6. A manufacturing method of a polarizer substrate, comprising: forming a wire-grid material layer above a substrate;forming a capping material layer on the wire-grid material layer;forming a patterned photoresist layer on the capping material layer;patterning the capping material layer using the patterned photoresist layer as a mask to form a plurality of strip-shaped capping structures;performing a first etching on the wire-grid material layer using the strip-shaped capping structures as a masks;performing a second etching on the wire-grid material layer using the strip-shaped capping structures as masks to form a plurality of wire-grids, and forming a plurality of barrier structures on the strip-shaped capping structures while the second etching is performed, wherein an etching rate of the first etching is greater than an etching rate of the second etching, and a gap between two adjacent barrier structures is smaller than a gap between two adjacent wire-grid; andforming a passivation layer on the barrier structures.

7. The manufacturing method according to claim 6, wherein a ratio of the etching rate of the second etching to the etching rate of the first etching is 0.43 to 0.975.

8. The manufacturing method according to claim 6, wherein the barrier structures are products formed by reacting an etching gas used during the second etching with a portion of the wire-grid material layer.

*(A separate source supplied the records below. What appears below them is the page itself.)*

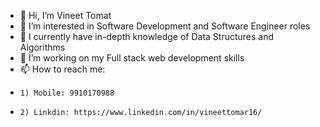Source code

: - 👋 Hi, I’m Vineet Tomat
- 👀 I’m interested in Software Development and Software Engineer roles
- 🌱 I currently have in-depth knowledge of Data Structures and Algorithms
- 💞️ I’m working on my Full stack web development skills
- 📫 How to reach me:  
-     1) Mobile: 9910170988 
-     2) Linkdin: https://www.linkedin.com/in/vineettomar16/

<!---
vineet1616/vineet1616 is a ✨ special ✨ repository because its `README.md` (this file) appears on your GitHub profile.
You can click the Preview link to take a look at your changes.
--->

9. The manufacturing method according to claim 6, wherein after a portion of the wire-grid material layer is removed by the first etching to remain 10% to 50% of a thickness, the second etching is performed.

10. The manufacturing method according to claim 6, wherein a method of performing the first etching and the second etching comprises applying an etching gas comprising a protective gas and a reactive gas to the wire-grid material layer.

11. The manufacturing method according to claim 10, wherein a flow ratio of the reactive gas to the protective gas is A/B, and A/B during the first etching is greater than A/B during the second etching.

12. The manufacturing method according to claim 6, wherein the barrier structures do not contact with side walls of the wire-grids.